Back to: Renal-Urinary Systems
Obstructive Renal Conditions
Renal Stones (Nephrolithiasis)
This is the presence of a stone which can get lodged somewhere in the urinary tract.
It usually in one of the 3 natural points of constriction – pelviureteric junction (PUJ), pelvic brim or vesicoureteric junction (VUJ).
There are different types of stones
Types of Kidney Stones
Calcium oxalate/phosphate
These are the most common type, which occur due to hypercalciuria.
They can be due to loop diuretics, steroids, acetazolamide and theophylline.
Hydrochlorothiazide (calcium-sparing diuretic) can be used to prevent these stones
Struvite (Magnesium Ammonium Phosphate)
This type is often seen due to infection with a urease-positive organism.

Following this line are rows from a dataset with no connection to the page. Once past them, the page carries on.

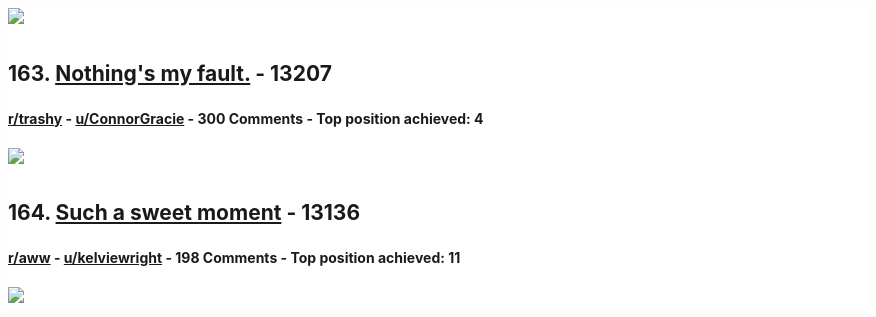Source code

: <a href="https://i.imgur.com/2hNgcA5.gifv"><img src="https://b.thumbs.redditmedia.com/lb8AlIXtBAS1yXtitW4uJrBYmX3rcZzQalJbBexTKwM.jpg"></img></a>

## 163. [Nothing's my fault.](http://reddit.com/r/trashy/comments/ccz4gv/nothings_my_fault/) - 13207
#### [r/trashy](http://reddit.com/r/trashy) - [u/ConnorGracie](http://reddit.com/u/ConnorGracie) - 300 Comments - Top position achieved: 4

<a href="https://i.redd.it/uut3661b97a31.jpg"><img src="https://b.thumbs.redditmedia.com/k-vknurdUJ2r8itwekNbAYDmbmyiCM-sEA_xSftSTZU.jpg"></img></a>

## 164. [Such a sweet moment](http://reddit.com/r/aww/comments/cd98xy/such_a_sweet_moment/) - 13136
#### [r/aww](http://reddit.com/r/aww) - [u/kelviewright](http://reddit.com/u/kelviewright) - 198 Comments - Top position achieved: 11

<a href="https://v.redd.it/ng0quxve8ba31"><img src="https://b.thumbs.redditmedia.com/gyvEqDDCkX6dN1zj2HmHHhIT8i9t7AdVOuvHJwbJRrY.jpg"></img></a>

It alkalinises the urine causing formation of alkaline stones and staghorn calculi.
Uric Acid
These stones occur when the urinary pH is low causing uric acid to precipitate.
There is an increased risk in gout and malignancy (uric acid release).
They can also occur secondary to an ileostomy, as the loss of HCO3 – ions makes the urine more acidic, so uric acid crystals are more likely to form.
Cysteine
This is seen in children with genetic disorders e.g. cystinuria (autosomal recessive)
Risk Factors
Dehydration – this increases ion concentration of the urine
Recurrent UTIs and foreign bodies which stagnate flow, e.g., stents/catheters
Diet – may cause hypercalcaemia and certain foods also increase oxalate levels
Underlying metabolic conditions (e.g., hyperparathyroidism)
Symptoms
Writhing (colicky) pain which travels from “loin” to groin with nausea/vomiting
Painful haematuria and proteinuria and sterile pyuria
If left untreated, increases the chance of a secondary UTI
Key tests
Non-contrast CT is the investigation of choice
Management
Analgesia, e.g., intramuscular/PR diclofenac for rapid relief of pain
Stones < 5 mm usually pass spontaneously, so can be managed conservatively
Stones > 5 mm are unlikely to pass spontaneously. Here, options include shockwave lithotripsy, uteroscopy and percutaneous nephrolithotomy
Renal Artery Stenosis
This term refers to narrowing of the renal arteries, impairing renal blood flow.
Poor renal blood flow then causes activation of the renin-angiotensin system to reabsorb water.
This leads to renin release which can lead to profound hypertension.
Causes
Atherosclerosis – this develops over a period of time
Fibromuscular dysplasia – this is a non-inflammatory condition that leads to protrusions in the artery walls interrupting blood flow, seen in young females
In transplanted kidneys, transplant renal artery stenosis (TRAS) can be a sign of immune rejection of the graft kidney
Symptoms
Treatment resistant hypertension
Can lead to acute decompensated heart failure resulting in pulmonary oedema
Secondary hyperaldosteronism (high BP, hypokalaemia, and metabolic alkalosis)
Key tests
Doppler ultrasound – shows renal artery flow
Magnetic resonance angiogram (MRA) shows narrowing of the renal artery
Management
Management of cardiovascular risk factors.
If due to transplant rejection, this will require specialist management involving immunosuppression.